We want to implement 2 factor authentication on Hortonworks cluster.
Currently we have configured Kerberos for AD authentication with username and password.
Does anybody have experience on multi factor authentication on hadoop? How can we integrate second factor authentication like RSA SecurID with Kerberos, and how can we configure the components like Hue, Knox, Webhdfs, hive, hdfs in order to provide 2 factor authentication with username, password and RSA SecurID token?
I think we need to configure pkinit/pam for this but I couldn't find any technical documentation.
Hello @Samet Karadag,
In my Hadoop Security experience, I've not seen anyone using two factor authentication. Moreover support for RSA SecurID etc. is not part of Hadoop core as of now. Neither Knox has anything supported like this.
That closest match I can find is Hadoop-10959 A Kerberos based token authentication approach but that is good 1+ year old now. Maybe you can check Apache Kerby but I'm not sure if that is GA yet and I don't see much traction there.
@lmccay Do you have any idea on this?
Hi Samet -
AFAIK there is no way to do this for most of the endpoints that you mention.
Knox does have SSO capabilities that would allow such an integration to be leveraged by any applications/UIs that participate in the KnoxSSO integration. Currently, Ranger and Ambari both support KnoxSSO. More participating applications will be coming online in future releases.
I have played around with a couple POCs of providers that would provide 2FA to KnoxSSO but there hasn't been anything committed yet. However, those would be specific solutions not just the ability to combine two different providers for 2FA. The one that leveraged the OpenID Connect capabilities of our pac4j provider for a solution from a company called privaKey.
Another approach would be leverage the PAM support that was added to Knox in the 0.10.0 Apache release. This would give you the ability to mix and match your 2 factors. This approach uses our Shiro authentication provider to integrate with the OS level authentication by delegating to PAM. For PAM docs see: http://knox.apache.org/books/knox-0-10-0/user-guide.html#PAM+based+Authentication.
This would also give you 2FA for applications that participate in KnoxSSO as well as SSH, sudo and other CLI scenarios. Not sure how many of your desired endpoints would be met but it will probably get you the closest.

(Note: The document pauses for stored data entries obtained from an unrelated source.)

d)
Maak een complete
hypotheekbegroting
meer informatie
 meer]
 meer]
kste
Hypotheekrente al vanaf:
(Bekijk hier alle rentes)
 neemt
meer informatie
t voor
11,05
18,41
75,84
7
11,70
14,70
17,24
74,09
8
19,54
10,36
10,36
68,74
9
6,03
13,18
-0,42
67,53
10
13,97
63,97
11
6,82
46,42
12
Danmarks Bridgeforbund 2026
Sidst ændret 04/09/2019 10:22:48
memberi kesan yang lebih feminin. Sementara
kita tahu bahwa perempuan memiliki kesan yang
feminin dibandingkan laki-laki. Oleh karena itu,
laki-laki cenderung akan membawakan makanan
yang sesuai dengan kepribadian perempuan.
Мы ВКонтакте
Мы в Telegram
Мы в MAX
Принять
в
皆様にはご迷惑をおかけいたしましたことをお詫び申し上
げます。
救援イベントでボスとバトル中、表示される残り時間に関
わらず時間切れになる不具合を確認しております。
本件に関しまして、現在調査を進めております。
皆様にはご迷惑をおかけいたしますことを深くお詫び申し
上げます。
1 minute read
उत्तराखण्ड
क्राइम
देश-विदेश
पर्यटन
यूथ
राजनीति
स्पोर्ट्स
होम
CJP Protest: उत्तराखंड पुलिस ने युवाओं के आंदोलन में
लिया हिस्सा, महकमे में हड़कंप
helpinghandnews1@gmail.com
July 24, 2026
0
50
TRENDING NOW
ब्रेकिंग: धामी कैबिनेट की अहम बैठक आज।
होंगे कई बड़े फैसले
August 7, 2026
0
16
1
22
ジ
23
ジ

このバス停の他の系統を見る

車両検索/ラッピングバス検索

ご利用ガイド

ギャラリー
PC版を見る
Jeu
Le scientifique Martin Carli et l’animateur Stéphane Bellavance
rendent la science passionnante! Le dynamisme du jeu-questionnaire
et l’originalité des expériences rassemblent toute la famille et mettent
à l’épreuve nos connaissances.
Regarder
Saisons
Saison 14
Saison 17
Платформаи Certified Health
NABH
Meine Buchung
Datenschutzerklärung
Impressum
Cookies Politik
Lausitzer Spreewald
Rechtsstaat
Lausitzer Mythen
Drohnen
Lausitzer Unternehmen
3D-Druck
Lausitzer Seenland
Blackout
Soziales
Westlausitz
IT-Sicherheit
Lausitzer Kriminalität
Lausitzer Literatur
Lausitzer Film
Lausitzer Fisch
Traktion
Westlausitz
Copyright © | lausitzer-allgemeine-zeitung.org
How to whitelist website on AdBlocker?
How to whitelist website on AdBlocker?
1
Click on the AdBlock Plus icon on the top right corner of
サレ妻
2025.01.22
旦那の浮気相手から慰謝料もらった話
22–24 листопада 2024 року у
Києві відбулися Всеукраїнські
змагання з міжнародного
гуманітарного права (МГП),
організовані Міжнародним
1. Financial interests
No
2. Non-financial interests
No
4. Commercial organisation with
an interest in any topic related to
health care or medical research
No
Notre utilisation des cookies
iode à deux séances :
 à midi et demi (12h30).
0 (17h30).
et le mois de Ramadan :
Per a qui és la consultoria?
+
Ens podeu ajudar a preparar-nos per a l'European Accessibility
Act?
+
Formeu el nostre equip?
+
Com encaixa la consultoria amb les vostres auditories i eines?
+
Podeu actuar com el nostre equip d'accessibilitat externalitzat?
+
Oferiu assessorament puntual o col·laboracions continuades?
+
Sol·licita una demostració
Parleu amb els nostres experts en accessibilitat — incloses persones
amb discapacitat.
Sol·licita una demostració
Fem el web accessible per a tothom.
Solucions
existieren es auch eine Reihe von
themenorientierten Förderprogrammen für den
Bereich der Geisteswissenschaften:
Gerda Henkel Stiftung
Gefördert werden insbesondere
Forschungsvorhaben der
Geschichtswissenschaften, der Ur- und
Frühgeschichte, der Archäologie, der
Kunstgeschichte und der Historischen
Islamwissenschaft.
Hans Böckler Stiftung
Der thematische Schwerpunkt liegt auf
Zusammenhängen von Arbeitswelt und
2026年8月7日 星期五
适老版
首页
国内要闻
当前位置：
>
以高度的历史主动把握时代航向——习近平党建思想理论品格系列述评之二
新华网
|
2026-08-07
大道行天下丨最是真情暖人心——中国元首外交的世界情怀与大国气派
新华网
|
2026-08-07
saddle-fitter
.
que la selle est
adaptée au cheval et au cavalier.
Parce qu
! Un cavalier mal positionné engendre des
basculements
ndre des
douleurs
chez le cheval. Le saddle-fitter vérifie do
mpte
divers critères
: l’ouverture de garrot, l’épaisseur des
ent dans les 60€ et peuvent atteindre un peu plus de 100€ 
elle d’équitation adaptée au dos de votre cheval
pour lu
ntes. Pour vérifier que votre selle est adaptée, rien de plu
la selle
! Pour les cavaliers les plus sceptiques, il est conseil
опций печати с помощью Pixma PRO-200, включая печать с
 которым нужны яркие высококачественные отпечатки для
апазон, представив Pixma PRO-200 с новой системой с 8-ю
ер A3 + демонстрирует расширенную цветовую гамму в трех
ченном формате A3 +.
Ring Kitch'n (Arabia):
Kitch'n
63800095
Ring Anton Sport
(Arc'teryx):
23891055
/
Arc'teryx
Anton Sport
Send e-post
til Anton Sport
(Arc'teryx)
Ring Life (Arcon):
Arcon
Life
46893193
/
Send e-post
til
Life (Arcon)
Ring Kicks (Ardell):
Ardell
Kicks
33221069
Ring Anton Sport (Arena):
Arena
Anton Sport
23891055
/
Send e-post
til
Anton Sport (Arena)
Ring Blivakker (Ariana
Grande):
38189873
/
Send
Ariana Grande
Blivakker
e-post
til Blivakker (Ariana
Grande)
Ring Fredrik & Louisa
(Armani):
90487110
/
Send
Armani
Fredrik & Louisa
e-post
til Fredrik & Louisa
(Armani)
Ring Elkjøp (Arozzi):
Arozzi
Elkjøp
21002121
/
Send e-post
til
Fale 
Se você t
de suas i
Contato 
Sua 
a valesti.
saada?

Samet - Using Knox would be ideal. It could be approached in 2 ways:
Apache Knox covers most of the services you mentioned:
For direct access to the cluster, use bastion hosts:
-- Sean Roberts @seano
Thank you so much for your answer.
As much as I understand we can integrate KnoxSSO only with Okta which is a web based solution. Am I right?
Do you know whether Okta has a solution in which we can install and configure okta in private data center?
And another thing is since Knox does not support Hue, it is not possible to provide 2FA for Hue, right?
Thank you so much Sean, now SAML integration is much clear for me.
"b" alternative seems very interesting. I couldn't find any reference document in which people enters LDAP password concatenated with pin in the password field. All the documents I found, says that after LDAP login with username and password, Windows or some Azure application will ask for the second factor.(like this page)
It will be great if you can share a reference link?
Samet - Yes, the concatenated method is just something I've seen implemented. I don't know which directory system and how it was configured.